EXCERPT PROVIDED
↓↓↓

In fact, all the way to the train, Bonnie acted like she could not leave soon enough.  Well, that was certainly a switch.  I thought it was a very lucky thing I had decided to leave Garland, because having Bonnie reject me in school would have made matters worse.  She was regarded as highly intelligent due to having the highest IQ in the school, two points higher than mine at 133, besides possessing the wealthiest parents in the valley.  She could have done me serious damage.
Years later I ran into her again when I was a junior at the University of Utah after she acquired a job working for a company downtown in quite a public place.  She had gotten her degree early she said, but she was still just as unfriendly.
By that time I had been rejected as a friend by another small town popular girl at the University who joined a sorority and got more picky. I was beginning to get an inferiority complex when it came to making and keeping friends. Even my Escalante pal whose friendship I thought I could never lose married well and eventually decided she was done with me, too.
Barbara and Elaine, my Boulder school chums, came from large families and when they married both had  fairly large families of their own.  I really did not expect them to have the time to keep up a school girl friendship.  Keeping up their relationships with their family members was I thought more important.
I was even having a hard time staying friends with my sister Margie, less than a year younger.  She told me the first summer after I had been away that at last she had been able to make friends after I left.  That seemed like a low blow. Did I have something in my makeup that made lasting friendship impossible?
Our father seemed to be doing fairly well.  He and my mother were even talking about purchasing a new ranch property.  The sisters who had stayed home said Daddy was still drinking, but he was not going to the extremes that had caused me such upset I had to leave home early.

↑↑↑

SOURCE INFORMATION
↓↓↓

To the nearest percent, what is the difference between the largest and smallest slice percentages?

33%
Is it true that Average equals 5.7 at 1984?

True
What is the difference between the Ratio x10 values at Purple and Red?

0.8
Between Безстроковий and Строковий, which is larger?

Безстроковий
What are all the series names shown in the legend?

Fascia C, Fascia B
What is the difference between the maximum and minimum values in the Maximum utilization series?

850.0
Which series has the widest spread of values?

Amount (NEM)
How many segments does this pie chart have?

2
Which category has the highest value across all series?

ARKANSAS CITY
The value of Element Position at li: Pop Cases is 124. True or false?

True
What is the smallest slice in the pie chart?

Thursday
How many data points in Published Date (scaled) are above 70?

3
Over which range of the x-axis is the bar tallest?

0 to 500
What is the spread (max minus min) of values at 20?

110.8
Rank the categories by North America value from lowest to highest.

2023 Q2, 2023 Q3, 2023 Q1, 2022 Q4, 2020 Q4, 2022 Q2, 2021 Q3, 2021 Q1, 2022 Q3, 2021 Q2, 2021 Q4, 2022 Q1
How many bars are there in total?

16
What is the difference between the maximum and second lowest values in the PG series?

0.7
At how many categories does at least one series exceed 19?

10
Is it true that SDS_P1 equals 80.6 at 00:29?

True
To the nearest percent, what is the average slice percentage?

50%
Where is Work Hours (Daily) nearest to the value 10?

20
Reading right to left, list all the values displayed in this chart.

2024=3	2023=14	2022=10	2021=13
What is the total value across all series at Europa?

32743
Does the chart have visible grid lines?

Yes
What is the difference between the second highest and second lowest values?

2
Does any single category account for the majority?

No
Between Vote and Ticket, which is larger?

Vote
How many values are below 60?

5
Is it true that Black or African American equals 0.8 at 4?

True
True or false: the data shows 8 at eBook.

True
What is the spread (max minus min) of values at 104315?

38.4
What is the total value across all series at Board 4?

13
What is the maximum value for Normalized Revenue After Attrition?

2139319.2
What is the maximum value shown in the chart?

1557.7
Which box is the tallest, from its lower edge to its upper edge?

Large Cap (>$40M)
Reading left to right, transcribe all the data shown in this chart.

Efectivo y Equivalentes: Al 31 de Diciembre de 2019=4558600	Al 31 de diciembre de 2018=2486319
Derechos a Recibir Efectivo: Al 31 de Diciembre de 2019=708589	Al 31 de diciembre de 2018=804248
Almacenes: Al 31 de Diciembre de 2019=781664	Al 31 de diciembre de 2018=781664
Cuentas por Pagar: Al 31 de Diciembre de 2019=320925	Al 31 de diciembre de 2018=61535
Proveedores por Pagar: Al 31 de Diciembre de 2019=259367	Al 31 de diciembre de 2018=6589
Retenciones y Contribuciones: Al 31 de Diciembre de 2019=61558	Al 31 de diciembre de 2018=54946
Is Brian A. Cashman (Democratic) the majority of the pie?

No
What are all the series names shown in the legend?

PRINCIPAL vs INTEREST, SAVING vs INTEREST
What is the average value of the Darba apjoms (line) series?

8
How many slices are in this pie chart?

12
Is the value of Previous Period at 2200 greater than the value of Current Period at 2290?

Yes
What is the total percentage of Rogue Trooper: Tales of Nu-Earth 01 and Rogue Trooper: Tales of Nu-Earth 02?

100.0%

↑↑↑

TASK 1
Transcribe the memoir excerpt exactly, starting at the words "I was even having" and stopping after the words "leave home early.".
TASK 2
According to the memoir excerpt, how much younger than the narrator is Margie?
TASK 3
Resume the memoir excerpt about the narrator's friendships and family, picking up after its last sentence.
The records have nothing to do with the text.

RESPONSE 1
I was even having a hard time staying friends with my sister Margie, less than a year younger.  She told me the first summer after I had been away that at last she had been able to make friends after I left.  That seemed like a low blow. Did I have something in my makeup that made lasting friendship impossible?
Our father seemed to be doing fairly well.  He and my mother were even talking about purchasing a new ranch property.  The sisters who had stayed home said Daddy was still drinking, but he was not going to the extremes that had caused me such upset I had to leave home early.

RESPONSE 2
Less than a year.

RESPONSE 3
Margie would be going away to school for the first time when I planned to be in Salt Lake attending high school. She and Aunt Vesta had decided that she could take dancing lessons even though she would be going out of state to Washington.  I told her that if she ever changed her mind about going so far away to live with Aunt Vesta, she should try to live with Aunt Neta.  I was sure given her interest in sewing, Margie would make an ideal school girl boarder, just as our cousin Roma had.  Margie did not even blink at the prospect of making a suit.  I still felt guilty over Aunt Neta's anger at my leaving, but not enough to change my mind even though I knew I was now her least favorite niece.
I was relieved when Mother said she talked to her Aunt Anne in Salt Lake and she agreed that I could come and stay with Great Grandma Wilson who lived across the street from her.  She said that Grandma was either going to have to start living with her kids or someone would have to be brought in to stay with her.  So I would be on trial for the next winter, being a companion to this old lady. She might not fall in love with me either, but I resolved to do my best to entertain her.  I made up my mind not to take it personal if I failed my trial period.  I just hoped I could hang in there a year.
I really did not know Great Grandma very well, having only seen her a few times in my life.  But if staying with her would get me established in Salt Lake, I was willing to try it.  I told Mother to tell Aunt Anne that come fall, I would be there!  In fact, the more I thought about it, the more I thought that living in Salt Lake might be exciting in all kinds of ways!